Lei anti-terrorista de Macron viola direitos fundamentais, afirmam especialistas da ONU

A proposta de lei pretende transferir algumas disposições do estado de emergência para a lei permanente

O presidente francês, Emmanuel Macron, propôs um projeto legislativo anti-terrorista ao parlamento que transfere certos poderes do Estado de emergência – em vigor no país há dois anos – para a lei permanente. No entanto, Fionnuala Ní Aoláin e Michel Forst, dois especialistas das Nações Unidas, alertam para a existência de disposições no projeto que  violam os direitos à liberdade, segurança, liberdade de reunião e religiosa. Os especialistas acreditam que se criará uma "situação de emergência permanente" em que as autoridades atuarão sem o controlo dos tribunais. 

Numa carta enviada às autoridades francesas, os dois especialistas alertaram que a nova lei tinha "uma vaga definição de terrorismo", exacerbando os medos, e que "os poderes de emergência poderão ser usados arbitrariamente". Forst afirmou ainda que "A ONU está a observar a França neste tema por causa do impato e posicionamento internacional do país", esperando que o governo francês "não inspire más práticas em outros países". 

Os poderes das autoridades sob o estado de emergência remonta à guerra da Argélia (1954-62), quando era utilizada na então colónia francesa para combater o movimento de libertação nacional.O estado de emergência aplicado na ex-colónia permitiu a prática de violações de direitos humanos, tema que ainda hoje é tabu na sociedade francesa, de acordo com vários historiadores.
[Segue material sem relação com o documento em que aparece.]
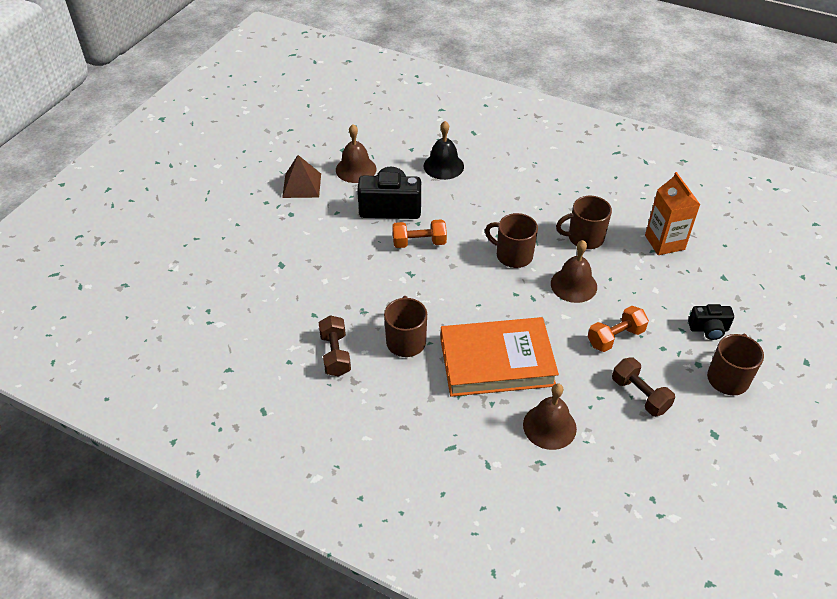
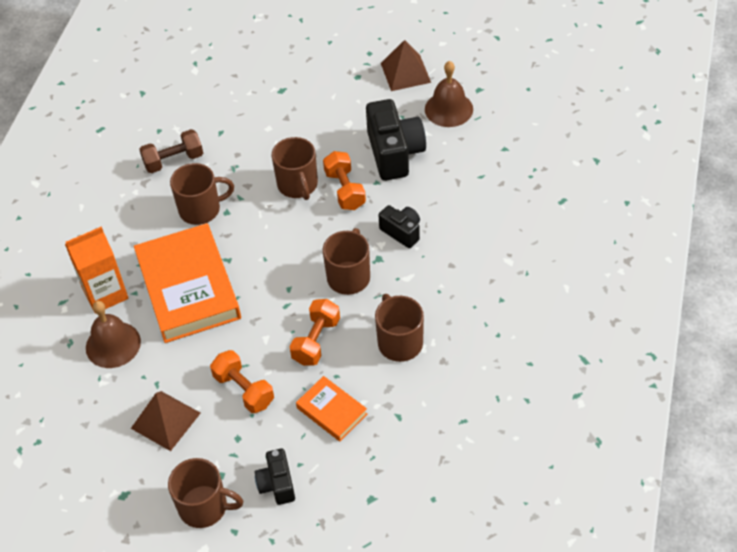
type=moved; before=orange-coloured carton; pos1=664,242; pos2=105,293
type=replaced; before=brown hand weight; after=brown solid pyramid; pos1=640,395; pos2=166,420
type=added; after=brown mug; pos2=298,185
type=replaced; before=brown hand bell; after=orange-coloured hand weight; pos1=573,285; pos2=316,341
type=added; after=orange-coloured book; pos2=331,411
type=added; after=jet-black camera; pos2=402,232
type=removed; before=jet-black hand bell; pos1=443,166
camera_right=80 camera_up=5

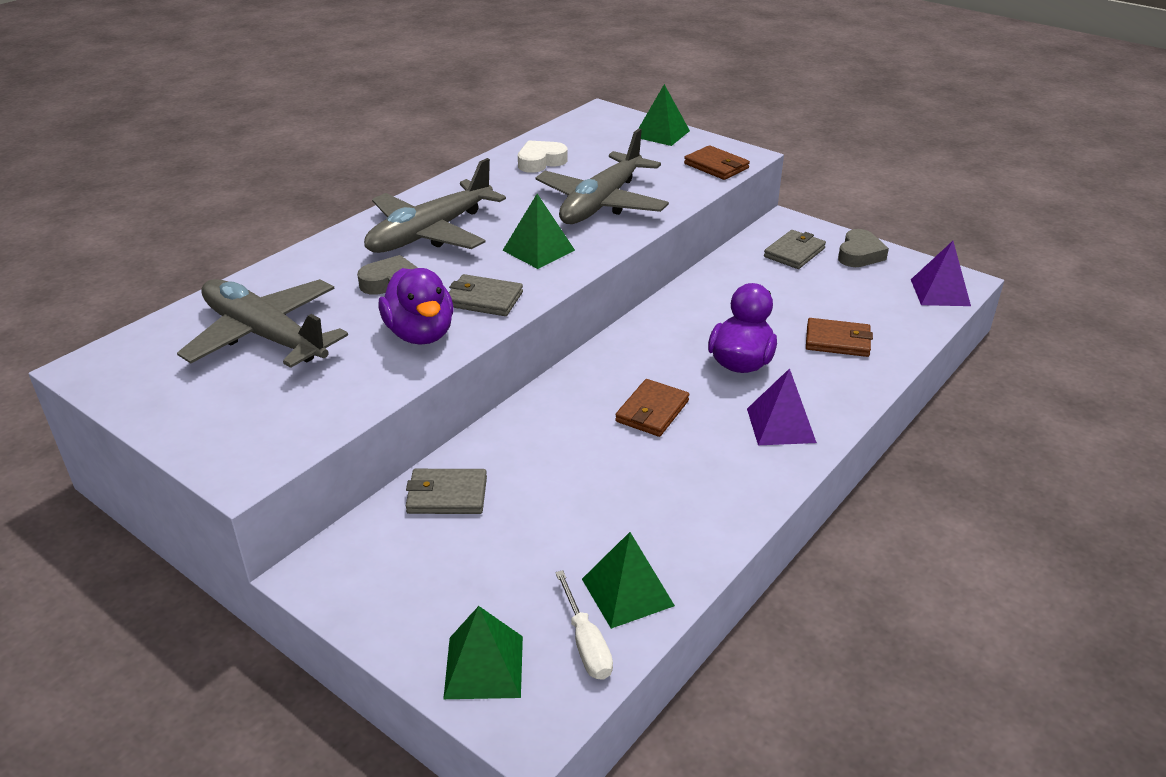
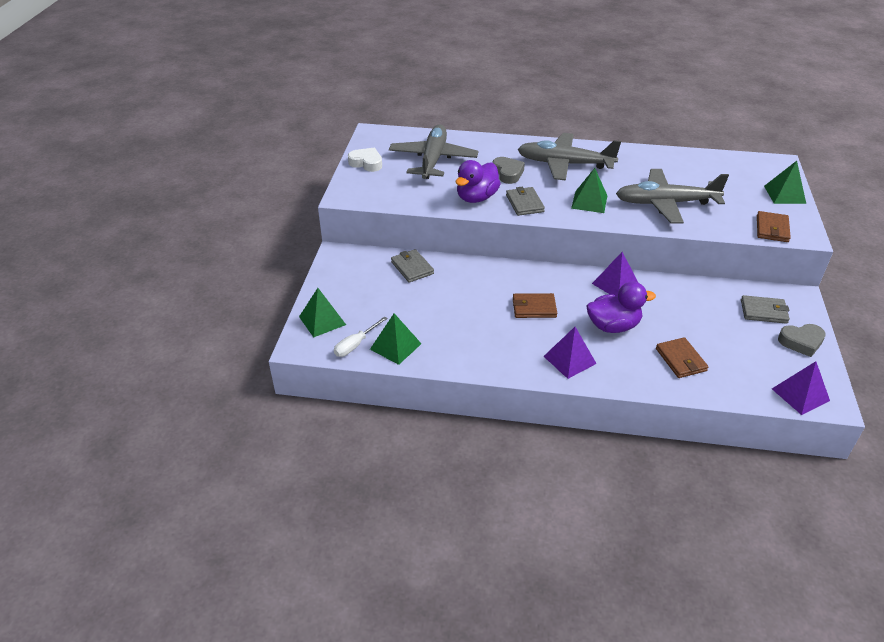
type=moved; before=pure white heart; pos1=540,162; pos2=366,163
type=added; after=violet solid pyramid; pos2=615,284
camera_right=60 camera_up=5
Sob as disposições legais do estado de emergência, as autoridades podem conduzir raides e rusgas sem mandado e supervisão judicial, inclusive à noite; colocar suspeitos em prisão domiciliária fora dos normais procedimentos judiciais; encerrar locais de culto – muçulmanos, entenda-se; proibir a organização de grandes encontros; e expandir as operações de "parar e revistar" em áreas designadas. De acordo com a proposta de lei de Macron, estas disposições seriam incluídas na lei permanente, permitindo às autoridades realizá-las com ou sem estado de emergência no país. 

O presidente francês pretende acabar com o estado de emergência em novembro e prometeu reforçar as leis contra-terroristas para "organizar uma saída bem gerida do estado de emergência, tudo antes desse prazo. Gérard Collomb, ministro do Interior, apelidou o projeto de lei de "uma resposta duradoura a uma ameaça duradoura". 

O eterno debate entre liberdade e segurança perante o terrorismo voltou à sociedade civil, com grupos de direitos humanos, advogados e académicos a alertarem que a lei representa "um passo atrás" no Estado de Direito democrático. Uma das vozes críticas é a do historiador Patrick Weil, que avisou que a lei irá "dividir e estigmatizar" por permitir permanentemente operações policiais de paragem e revista baseadas na aparência e na cor. 

Opinião partilhada por Henri Leclerc, antigo presidente da Liga dos Direitos Humanos Francesa, que considera que "Macron está a sair do estado de emergência não para se livrar dele, mas para o tornar permanente", disse ao jornal francês Libération. Avisou ainda que a iniciativa do presidente francês pretende tranquilizar o público, mas as suas medidas criam "suspeitos" de terrorismo indiscriminadamente. "Esta é uma lei sobre suspeitos, e é perigosa", assegurou.